* _Your objective_
Restate each entry word for word. Keep every detail intact.

(Stored data)

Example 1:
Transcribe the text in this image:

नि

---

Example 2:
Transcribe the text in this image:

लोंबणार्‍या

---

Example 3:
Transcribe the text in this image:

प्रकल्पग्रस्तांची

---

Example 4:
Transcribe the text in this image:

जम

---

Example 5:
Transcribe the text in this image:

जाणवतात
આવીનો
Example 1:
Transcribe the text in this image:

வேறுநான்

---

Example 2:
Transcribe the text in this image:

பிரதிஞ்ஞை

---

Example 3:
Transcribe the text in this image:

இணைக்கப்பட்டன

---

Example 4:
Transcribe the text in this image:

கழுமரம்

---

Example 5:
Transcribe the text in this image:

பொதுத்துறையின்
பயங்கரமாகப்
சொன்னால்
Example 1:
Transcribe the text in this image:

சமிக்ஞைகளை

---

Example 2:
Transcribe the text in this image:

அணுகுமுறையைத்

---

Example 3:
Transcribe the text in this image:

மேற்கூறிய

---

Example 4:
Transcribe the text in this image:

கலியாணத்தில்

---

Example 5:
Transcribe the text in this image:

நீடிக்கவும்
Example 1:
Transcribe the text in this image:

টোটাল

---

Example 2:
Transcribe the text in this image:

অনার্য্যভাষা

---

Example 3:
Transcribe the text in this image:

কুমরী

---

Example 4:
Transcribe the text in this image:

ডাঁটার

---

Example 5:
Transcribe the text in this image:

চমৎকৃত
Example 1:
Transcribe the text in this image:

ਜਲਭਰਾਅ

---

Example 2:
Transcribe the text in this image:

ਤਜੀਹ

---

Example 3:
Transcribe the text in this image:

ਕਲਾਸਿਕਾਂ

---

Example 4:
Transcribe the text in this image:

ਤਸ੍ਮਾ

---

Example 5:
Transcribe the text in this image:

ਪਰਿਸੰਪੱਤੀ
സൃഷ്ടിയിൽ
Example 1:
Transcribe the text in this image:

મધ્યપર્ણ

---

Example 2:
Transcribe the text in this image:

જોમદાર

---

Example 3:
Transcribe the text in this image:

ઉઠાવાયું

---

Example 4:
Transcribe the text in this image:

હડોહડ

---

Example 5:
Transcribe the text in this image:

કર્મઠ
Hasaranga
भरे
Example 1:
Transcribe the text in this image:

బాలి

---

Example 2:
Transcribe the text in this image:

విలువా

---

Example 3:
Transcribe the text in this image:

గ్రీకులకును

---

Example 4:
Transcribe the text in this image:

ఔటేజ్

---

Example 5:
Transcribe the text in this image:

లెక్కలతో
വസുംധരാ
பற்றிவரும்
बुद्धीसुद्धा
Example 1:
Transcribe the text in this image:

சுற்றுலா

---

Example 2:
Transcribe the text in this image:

* _Result for this exercise_
Example 1:
Transcribe the text in this image:

नि

---

Example 2:
Transcribe the text in this image:

लोंबणार्‍या

---

Example 3:
Transcribe the text in this image:

प्रकल्पग्रस्तांची

---

Example 4:
Transcribe the text in this image:

जम

---

Example 5:
Transcribe the text in this image:

जाणवतात
આવીનો
Example 1:
Transcribe the text in this image:

வேறுநான்

---

Example 2:
Transcribe the text in this image:

பிரதிஞ்ஞை

---

Example 3:
Transcribe the text in this image:

இணைக்கப்பட்டன

---

Example 4:
Transcribe the text in this image:

கழுமரம்

---

Example 5:
Transcribe the text in this image:

பொதுத்துறையின்
பயங்கரமாகப்
சொன்னால்
Example 1:
Transcribe the text in this image:

சமிக்ஞைகளை

---

Example 2:
Transcribe the text in this image:

அணுகுமுறையைத்

---

Example 3:
Transcribe the text in this image:

மேற்கூறிய

---

Example 4:
Transcribe the text in this image:

கலியாணத்தில்

---

Example 5:
Transcribe the text in this image:

நீடிக்கவும்
Example 1:
Transcribe the text in this image:

টোটাল

---

Example 2:
Transcribe the text in this image:

অনার্য্যভাষা

---

Example 3:
Transcribe the text in this image:

কুমরী

---

Example 4:
Transcribe the text in this image:

ডাঁটার

---

Example 5:
Transcribe the text in this image:

চমৎকৃত
Example 1:
Transcribe the text in this image:

ਜਲਭਰਾਅ

---

Example 2:
Transcribe the text in this image:

ਤਜੀਹ

---

Example 3:
Transcribe the text in this image:

ਕਲਾਸਿਕਾਂ

---

Example 4:
Transcribe the text in this image:

ਤਸ੍ਮਾ

---

Example 5:
Transcribe the text in this image:

ਪਰਿਸੰਪੱਤੀ
സൃഷ്ടിയിൽ
Example 1:
Transcribe the text in this image:

મધ્યપર્ણ

---

Example 2:
Transcribe the text in this image:

જોમદાર

---

Example 3:
Transcribe the text in this image:

ઉઠાવાયું

---

Example 4:
Transcribe the text in this image:

હડોહડ

---

Example 5:
Transcribe the text in this image:

કર્મઠ
Hasaranga
भरे
Example 1:
Transcribe the text in this image:

బాలి

---

Example 2:
Transcribe the text in this image:

విలువా

---

Example 3:
Transcribe the text in this image:

గ్రీకులకును

---

Example 4:
Transcribe the text in this image:

ఔటేజ్

---

Example 5:
Transcribe the text in this image:

లెక్కలతో
വസുംധരാ
பற்றிவரும்
बुद्धीसुद्धा
Example 1:
Transcribe the text in this image:

சுற்றுலா

---

Example 2:
Transcribe the text in this image:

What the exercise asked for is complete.